Disclaimer: Most of what I am writing in this series, you’ll find (in one form or another) in the Spring AI official reference guides. I myself have struggled to make a lot of their examples work — hence, this series. Also, no LLM tools were used to write these posts.

I started working with this project from a feeling that a lot of people do not realize how fun working with Spring is. The intuitive abstraction that we have enjoyed for so long in so many components, is now also available for AI if you are looking to involve Agentic workflows into your Spring Boot architecture. Spring AI has production ready versions available already, ready to be deployed in real world projects. In this series, we’ll be building one such project, block by block. Yes, there will be full stack development components involved, since we’re trying to build something “real-world”, but priority is to explore the Agentic aspects of the development.

Let’s dive in!

Repository: https://github.com/pranjalcborty/spring-ai-agentic-starter

Setting up Your Build Script

Since this is our “Hello World” project, we’ll be starting with the bare minimum, without sacrificing what Spring AI is offering us. I am using Gradle as my build tool, but you can go with Maven.

The only lines that need some explanation here are -

  1. We are using one of the lightweight (you’ll see in the next section) Gemini models, mainly because it still has a “functional” free tier!
  2. The Maven BOM (Bill of Materials) dependency for Spring AI. It basically imports a bunch of Spring AI specific dependencies.
plugins {
    id 'java'
    id 'org.springframework.boot' version '3.5.8'
    id 'io.spring.dependency-management' version '1.1.7'
}

group = 'net.pranjal'
version = '0.0.1-SNAPSHOT'
description = 'AgentDemo'

java {
    toolchain {
        languageVersion = JavaLanguageVersion.of(17)
    }
}

repositories {
    mavenCentral()
}

dependencies {
    implementation 'org.springframework.boot:spring-boot-starter-web'
    implementation 'org.springframework.ai:spring-ai-starter-model-google-genai'
}

ext {
    set('springAiVersion', "1.1.0")
}

dependencyManagement {
    imports {
        mavenBom "org.springframework.ai:spring-ai-bom:${springAiVersion}"
    }
}

Application Properties

Again, very minimal setup here as well. In the coming installments we’ll be adding a bunch of parameters to be able to perform vector search in PostgreSQL database and achieve RAG.

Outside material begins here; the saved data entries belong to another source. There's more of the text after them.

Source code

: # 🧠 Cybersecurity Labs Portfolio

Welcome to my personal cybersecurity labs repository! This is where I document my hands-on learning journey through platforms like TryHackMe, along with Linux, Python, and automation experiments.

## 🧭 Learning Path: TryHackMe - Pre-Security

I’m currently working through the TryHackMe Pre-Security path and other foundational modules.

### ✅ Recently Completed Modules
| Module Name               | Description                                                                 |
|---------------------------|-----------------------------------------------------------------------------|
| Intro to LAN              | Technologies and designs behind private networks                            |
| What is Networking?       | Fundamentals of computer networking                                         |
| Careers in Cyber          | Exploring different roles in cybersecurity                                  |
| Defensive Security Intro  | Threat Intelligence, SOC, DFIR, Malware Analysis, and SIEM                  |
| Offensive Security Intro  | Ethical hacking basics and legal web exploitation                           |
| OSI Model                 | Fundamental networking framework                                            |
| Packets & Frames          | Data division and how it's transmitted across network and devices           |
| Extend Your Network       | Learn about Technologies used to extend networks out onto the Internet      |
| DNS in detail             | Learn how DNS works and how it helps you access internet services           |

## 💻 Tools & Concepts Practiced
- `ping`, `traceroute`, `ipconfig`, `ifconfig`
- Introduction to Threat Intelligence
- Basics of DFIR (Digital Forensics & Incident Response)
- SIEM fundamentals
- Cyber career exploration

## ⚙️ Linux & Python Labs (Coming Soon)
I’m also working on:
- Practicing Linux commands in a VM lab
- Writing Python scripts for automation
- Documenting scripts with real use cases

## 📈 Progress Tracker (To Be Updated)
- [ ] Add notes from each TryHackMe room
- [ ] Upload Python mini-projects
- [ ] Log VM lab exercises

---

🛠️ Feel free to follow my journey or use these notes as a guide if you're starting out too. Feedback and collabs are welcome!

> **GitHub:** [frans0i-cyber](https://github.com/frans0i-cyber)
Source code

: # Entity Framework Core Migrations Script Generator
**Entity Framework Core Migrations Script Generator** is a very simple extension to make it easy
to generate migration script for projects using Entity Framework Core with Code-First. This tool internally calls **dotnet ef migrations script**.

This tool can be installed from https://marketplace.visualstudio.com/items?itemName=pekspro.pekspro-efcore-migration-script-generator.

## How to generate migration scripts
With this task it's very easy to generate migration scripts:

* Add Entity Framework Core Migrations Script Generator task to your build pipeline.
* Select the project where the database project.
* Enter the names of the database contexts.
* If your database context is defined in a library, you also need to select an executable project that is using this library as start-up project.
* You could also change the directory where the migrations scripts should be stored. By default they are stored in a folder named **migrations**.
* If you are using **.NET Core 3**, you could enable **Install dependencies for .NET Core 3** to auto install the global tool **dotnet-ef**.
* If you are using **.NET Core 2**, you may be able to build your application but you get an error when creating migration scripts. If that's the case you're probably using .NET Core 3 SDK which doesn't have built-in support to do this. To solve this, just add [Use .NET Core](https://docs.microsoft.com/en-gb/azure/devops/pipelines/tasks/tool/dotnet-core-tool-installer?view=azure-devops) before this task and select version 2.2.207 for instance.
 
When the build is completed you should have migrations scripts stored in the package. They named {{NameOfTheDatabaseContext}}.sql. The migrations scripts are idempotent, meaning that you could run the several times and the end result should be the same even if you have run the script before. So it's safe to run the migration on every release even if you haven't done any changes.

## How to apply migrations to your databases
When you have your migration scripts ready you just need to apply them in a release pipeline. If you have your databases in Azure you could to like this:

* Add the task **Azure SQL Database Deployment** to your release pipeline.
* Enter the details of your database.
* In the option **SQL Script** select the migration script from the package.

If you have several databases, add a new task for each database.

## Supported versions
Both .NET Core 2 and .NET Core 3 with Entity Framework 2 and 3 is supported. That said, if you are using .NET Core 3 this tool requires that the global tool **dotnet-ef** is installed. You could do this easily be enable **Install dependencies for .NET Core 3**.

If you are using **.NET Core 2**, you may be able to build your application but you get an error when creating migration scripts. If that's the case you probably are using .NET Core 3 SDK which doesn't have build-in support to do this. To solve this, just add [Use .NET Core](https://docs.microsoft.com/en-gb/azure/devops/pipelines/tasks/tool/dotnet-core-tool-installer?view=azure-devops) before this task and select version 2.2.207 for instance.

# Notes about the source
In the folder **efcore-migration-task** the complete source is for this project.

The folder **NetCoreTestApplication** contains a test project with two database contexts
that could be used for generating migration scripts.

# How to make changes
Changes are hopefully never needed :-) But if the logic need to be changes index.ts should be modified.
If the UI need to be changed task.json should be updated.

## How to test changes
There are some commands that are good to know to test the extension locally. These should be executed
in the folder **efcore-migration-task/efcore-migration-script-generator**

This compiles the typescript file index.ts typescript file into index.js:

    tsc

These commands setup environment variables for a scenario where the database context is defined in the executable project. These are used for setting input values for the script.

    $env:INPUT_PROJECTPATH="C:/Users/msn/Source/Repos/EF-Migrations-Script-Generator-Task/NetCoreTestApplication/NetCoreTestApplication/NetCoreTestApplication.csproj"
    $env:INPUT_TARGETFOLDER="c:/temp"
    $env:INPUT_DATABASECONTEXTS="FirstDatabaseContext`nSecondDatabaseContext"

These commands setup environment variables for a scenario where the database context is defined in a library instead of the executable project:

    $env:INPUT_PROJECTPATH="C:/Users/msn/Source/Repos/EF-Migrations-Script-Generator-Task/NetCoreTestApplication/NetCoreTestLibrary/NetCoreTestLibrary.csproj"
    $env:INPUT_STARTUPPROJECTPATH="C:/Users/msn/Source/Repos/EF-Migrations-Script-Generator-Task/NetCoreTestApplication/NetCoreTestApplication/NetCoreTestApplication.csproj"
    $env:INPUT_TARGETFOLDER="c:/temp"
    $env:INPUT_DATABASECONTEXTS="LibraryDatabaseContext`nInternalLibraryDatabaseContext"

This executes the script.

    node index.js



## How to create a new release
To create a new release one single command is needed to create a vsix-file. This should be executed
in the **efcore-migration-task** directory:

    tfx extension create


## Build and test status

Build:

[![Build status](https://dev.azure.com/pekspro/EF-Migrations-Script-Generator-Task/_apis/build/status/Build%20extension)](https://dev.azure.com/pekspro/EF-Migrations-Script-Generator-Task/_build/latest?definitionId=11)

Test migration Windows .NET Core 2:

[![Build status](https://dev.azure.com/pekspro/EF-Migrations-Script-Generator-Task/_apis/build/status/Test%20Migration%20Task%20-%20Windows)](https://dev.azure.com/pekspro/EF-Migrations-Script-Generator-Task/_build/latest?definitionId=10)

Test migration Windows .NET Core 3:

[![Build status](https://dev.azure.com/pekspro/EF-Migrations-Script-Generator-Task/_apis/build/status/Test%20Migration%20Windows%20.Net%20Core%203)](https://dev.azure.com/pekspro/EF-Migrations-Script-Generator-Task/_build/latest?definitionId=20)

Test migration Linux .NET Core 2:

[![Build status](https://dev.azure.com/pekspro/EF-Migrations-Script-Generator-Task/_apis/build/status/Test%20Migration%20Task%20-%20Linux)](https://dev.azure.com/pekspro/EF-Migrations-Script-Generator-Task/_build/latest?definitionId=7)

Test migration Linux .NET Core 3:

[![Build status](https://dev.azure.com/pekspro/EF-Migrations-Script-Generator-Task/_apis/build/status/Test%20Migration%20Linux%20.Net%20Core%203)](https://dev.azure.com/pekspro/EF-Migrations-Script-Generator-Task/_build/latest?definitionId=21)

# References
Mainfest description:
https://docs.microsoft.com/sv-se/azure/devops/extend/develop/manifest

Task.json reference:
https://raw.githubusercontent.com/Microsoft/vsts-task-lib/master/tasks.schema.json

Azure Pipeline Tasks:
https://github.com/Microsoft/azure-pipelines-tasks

We’re using gemini-2.0-flash-lite, but based on your need, you can pick gemini-2.0-flash, gemini-pro, and gemini-1.5-flash too.

You can log in to Google AI Studio to get your own API key! In the future, we’ll replace this using Ollama and have our model running locally.

spring.application.name=AgentDemo
spring.ai.google.genai.chat.options.model=gemini-2.0-flash-lite
spring.ai.google.genai.api-key=${GEMINI_API_KEY}

“Hello World”

And now comes the actual controller. As I said before, this is a very basic controller for now, but we’ll keep building on this.

The ChatClient.Builder is “autoconfigured” to use Gemini as the provider, based on the Gemini dependency we’ve added. We can have multiple bean configuration to have multiple models in our project overriding this default behavior. We’ll explore those later on.

public class AssistantController {

    private final ChatClient ai;

    public AssistantController(ChatClient.Builder ai) {
        this.ai = ai.build();
    }

    @GetMapping("/assistant")
    String inquire(@RequestParam String question) {
        return ai
                .prompt()
                .user(question)
                .call()
                .content();
    }
}

Here, we have exposed an API that receives a java.lang.String and sends it as a prompt to Gemini. And, since we have not set up continuous conversation (which we will do eventually), every query is in a new context!

"Say my name"


If you have all these working, congratulations! If you think this was all too simple, you are right and that was the intention. We’ll try creating an API where we can have continuous conversation (and some more) in the next installment. See you there.